>>>>>
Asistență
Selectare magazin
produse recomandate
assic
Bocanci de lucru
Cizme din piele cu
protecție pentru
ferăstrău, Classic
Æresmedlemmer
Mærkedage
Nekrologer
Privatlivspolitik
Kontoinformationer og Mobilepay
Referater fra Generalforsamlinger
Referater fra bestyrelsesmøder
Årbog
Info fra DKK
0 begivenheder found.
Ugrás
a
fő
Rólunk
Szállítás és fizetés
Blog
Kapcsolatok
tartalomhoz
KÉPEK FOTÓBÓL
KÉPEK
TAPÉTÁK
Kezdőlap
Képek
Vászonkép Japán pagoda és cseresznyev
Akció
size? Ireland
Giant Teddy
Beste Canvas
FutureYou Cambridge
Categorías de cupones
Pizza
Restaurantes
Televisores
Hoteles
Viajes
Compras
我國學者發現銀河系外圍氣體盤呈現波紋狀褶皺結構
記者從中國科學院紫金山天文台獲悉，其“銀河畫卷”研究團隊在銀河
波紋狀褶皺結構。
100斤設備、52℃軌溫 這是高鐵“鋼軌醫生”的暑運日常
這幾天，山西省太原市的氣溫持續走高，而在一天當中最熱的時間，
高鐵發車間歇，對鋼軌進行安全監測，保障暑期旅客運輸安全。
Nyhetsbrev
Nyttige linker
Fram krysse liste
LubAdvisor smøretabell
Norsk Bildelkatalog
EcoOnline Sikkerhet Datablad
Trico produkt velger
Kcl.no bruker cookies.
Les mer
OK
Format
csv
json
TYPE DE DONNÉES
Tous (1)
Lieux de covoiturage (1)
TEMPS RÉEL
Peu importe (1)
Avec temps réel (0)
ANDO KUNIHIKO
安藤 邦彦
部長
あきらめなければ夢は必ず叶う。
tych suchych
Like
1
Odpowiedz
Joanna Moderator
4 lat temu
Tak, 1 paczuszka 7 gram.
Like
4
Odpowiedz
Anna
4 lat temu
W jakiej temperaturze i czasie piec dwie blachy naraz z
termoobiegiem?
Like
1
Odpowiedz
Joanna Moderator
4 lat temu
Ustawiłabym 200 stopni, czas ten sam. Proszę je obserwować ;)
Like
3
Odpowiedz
<<<<<
Copy out every line of the listing that includes the string "Referater".

** RESPONSE TO THIS TASK **
Referater fra Generalforsamlinger
Referater fra bestyrelsesmøder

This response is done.